Regarding a framework to help our single women over 30 get married, at minimum, we need to engage actively in discussions and endeavor to foster relevant and meaningful interaction and dialogue between the sexes in forums for broader discussion and guidance (“khutbas” or sermons, dialogues, discussions, roundtables on Islam, marriage, gender relations, sexual relations, etc.). Additionally, if there are matrimonial events and sites, the events and sites have to be more nuanced than the current options. The goal is coming together in halal settings with other Muslims who seek to get married.
On halal dating, I think it’s a viable option if we are clear on the terminology and the parameters. Dating encompasses the communications and interactions between a man and a woman based on mutual interest and potentially leading to marriage. These interactions can be controlled and adapted to be halal, relevant, thoughtful and transparent.
From the perspective of Muslim singles today, there are limited options to meet other Muslims, and historically, marriages were arranged. This is not the case anymore. Now, we are on our own. Family and friends may suggest individuals, but once the introductions are made, it’s just us.
There will be some Muslims who decide to marry non-Muslims or nominally converted Muslims. In fact, the suggestion has been made that single Muslim women should start looking outside the community (after all that’s what Muslim men do right?). Conceptually, I agree with my friend who says that it’s a form of ‘dawah’ (educating non-Muslims). She mentioned to me that in her very conservative community there is a position that women should be allowed and encouraged to marry non-Muslims who take the ‘shahada’ (the proclamation of faith in Islam) because Islam has the capacity to evolve in one’s heart over time.
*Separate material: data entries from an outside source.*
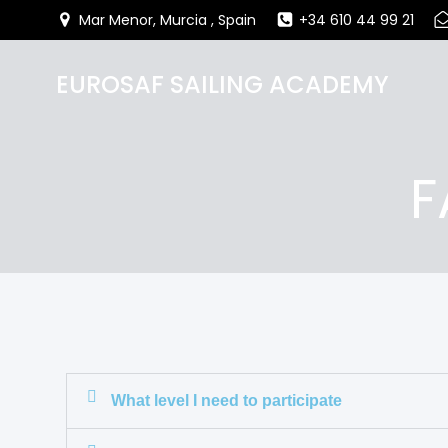
Mar Menor, Murcia , Spain
+34 610 44 99 21
EUROSAF SAILING ACADEMY
F
What level I need to participate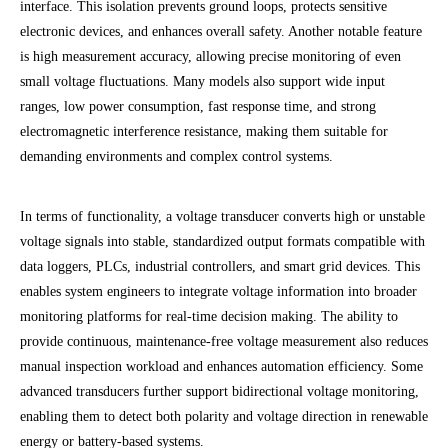
interface. This isolation prevents ground loops, protects sensitive
electronic devices, and enhances overall safety. Another notable feature
is high measurement accuracy, allowing precise monitoring of even
small voltage fluctuations. Many models also support wide input
ranges, low power consumption, fast response time, and strong
electromagnetic interference resistance, making them suitable for
demanding environments and complex control systems.
In terms of functionality, a voltage transducer converts high or unstable
voltage signals into stable, standardized output formats compatible with
data loggers, PLCs, industrial controllers, and smart grid devices. This
enables system engineers to integrate voltage information into broader
monitoring platforms for real-time decision making. The ability to
provide continuous, maintenance-free voltage measurement also reduces
manual inspection workload and enhances automation efficiency. Some
advanced transducers further support bidirectional voltage monitoring,
enabling them to detect both polarity and voltage direction in renewable
energy or battery-based systems.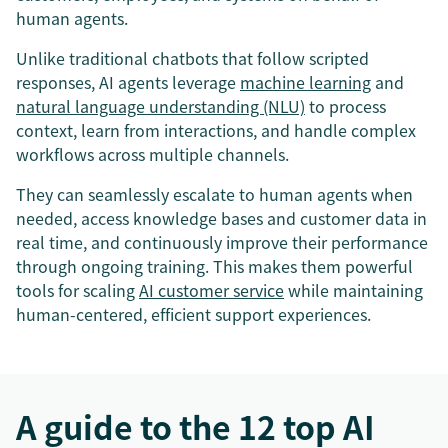
human agents.
Unlike traditional chatbots that follow scripted
responses, AI agents leverage
machine learning
and
natural language understanding (NLU)
to process
context, learn from interactions, and handle complex
workflows across multiple channels.
They can seamlessly escalate to human agents when
needed, access knowledge bases and customer data in
real time, and continuously improve their performance
through ongoing training. This makes them powerful
tools for scaling
AI customer service
while maintaining
human-centered, efficient support experiences.
A guide to the 12 top AI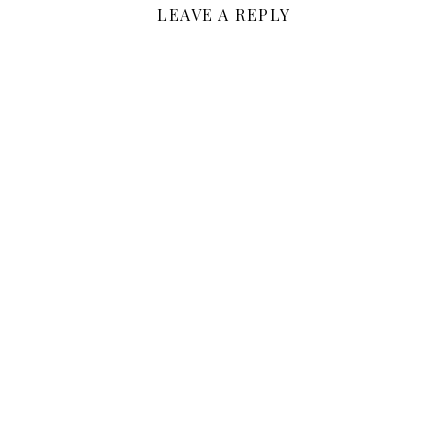
LEAVE A REPLY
The way we respond to these issues will dictate the future complexion and makeup of our community. If we choose to marginalize, the community will continue to stratify ethnically and ideologically. If we choose to include and accept, the community will be more united and more diverse.
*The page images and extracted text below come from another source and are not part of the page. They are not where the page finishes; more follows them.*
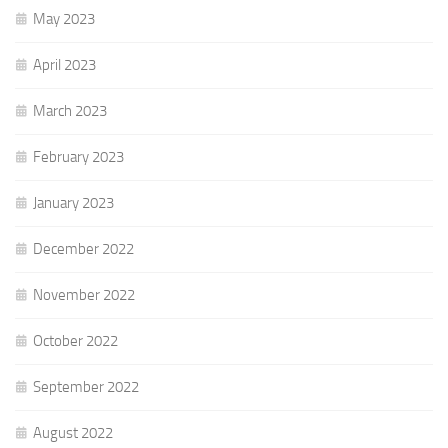
May 2023
April 2023
March 2023
February 2023
January 2023
December 2022
November 2022
October 2022
September 2022
August 2022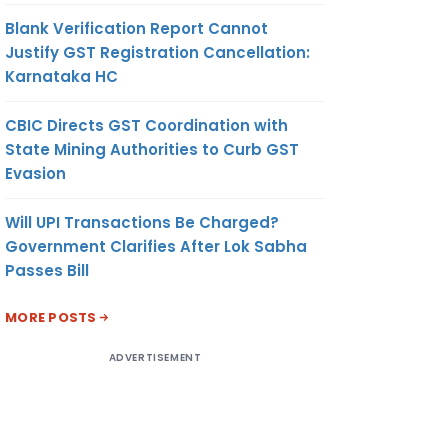
Blank Verification Report Cannot
Justify GST Registration Cancellation:
Karnataka HC
CBIC Directs GST Coordination with
State Mining Authorities to Curb GST
Evasion
Will UPI Transactions Be Charged?
Government Clarifies After Lok Sabha
Passes Bill
MORE POSTS
ADVERTISEMENT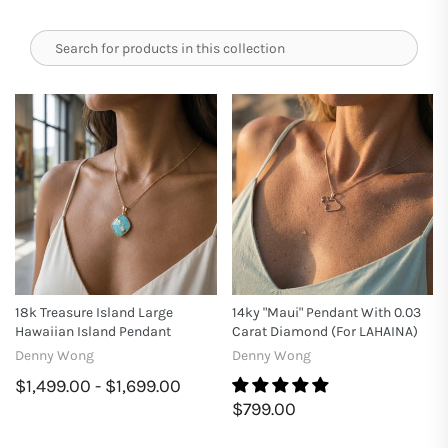
18k Treasure Island Large
14ky "Maui" Pendant With 0.03
Hawaiian Island Pendant
Carat Diamond (for LAHAINA)
Denny Wong
Denny Wong
$1,499.00 - $1,699.00
$799.00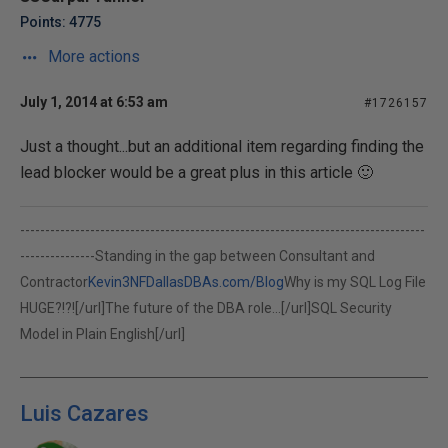
Points: 4775
More actions
July 1, 2014 at 6:53 am
#1726157
Just a thought...but an additional item regarding finding the
lead blocker would be a great plus in this article 🙂
---------------------------------------------------------------------------------
---------------Standing in the gap between Consultant and
Contractor
Kevin3NF
DallasDBAs.com/Blog
Why is my SQL Log File
HUGE?!?![/url]
The future of the DBA role...[/url]
SQL Security
Model in Plain English[/url]
Luis Cazares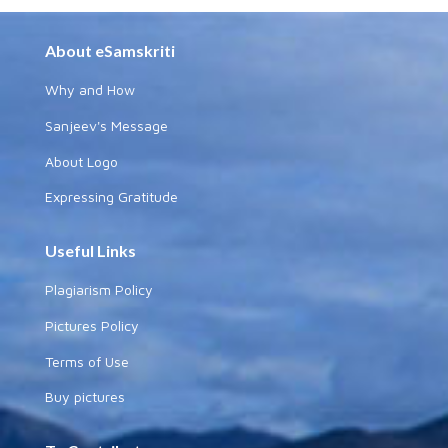
About eSamskriti
Why and How
Sanjeev's Message
About Logo
Expressing Gratitude
Useful Links
Plagiarism Policy
Pictures Policy
Terms of Use
Buy pictures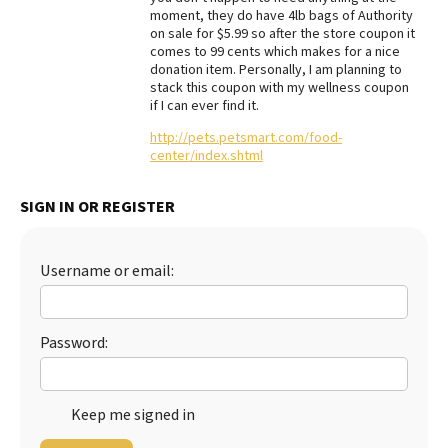
moment, they do have 4lb bags of Authority
Best Dry Food
on sale for $5.99 so after the store coupon it
More
comes to 99 cents which makes for a nice
donation item. Personally, I am planning to
Best Puppy Food
stack this coupon with my wellness coupon
if I can ever find it.
http://pets.petsmart.com/food-
center/index.shtml
SIGN IN OR REGISTER
Username or email:
Password:
Keep me signed in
By not considering progressive, inclusive and pragmatic positions on issues like marriage, dating and gender relations we are allowing the community to be crippled by emotional underdevelopment. I wish that all I could think about when I think about marrying was roses and chocolate. That’s not the case, but maybe someday it will be.
Also see: A Male Response to Zeba
Zeba Iqbal is an active social and community networker and an activist for the Muslim American community. This piece is from the altM archives and was first published on March 3, 2012.
(Photo Credit: Leland Francisco)
To what extent do you think culture is affecting this issue of educated Muslim women not finding husbands?
I am French convert, 26 years old and I am doing a PhD in Humanities. I was engaged for almost 3 years before the family of my ex-future-husband (26 as well) said they weren’t up for it any more because I was European, too old and too educated. The fact that I have been a Muslim for 4 years did not matter to their eyes, not even my human qualities.
In my culture, in the world I come from, these don’t actually matter much, on the contrary, it is more often considered an asset to have an educated and sophisticated wife, no matter she is not from your country.
I think it is not because of Islam, but rather culture and social practices. What do you think?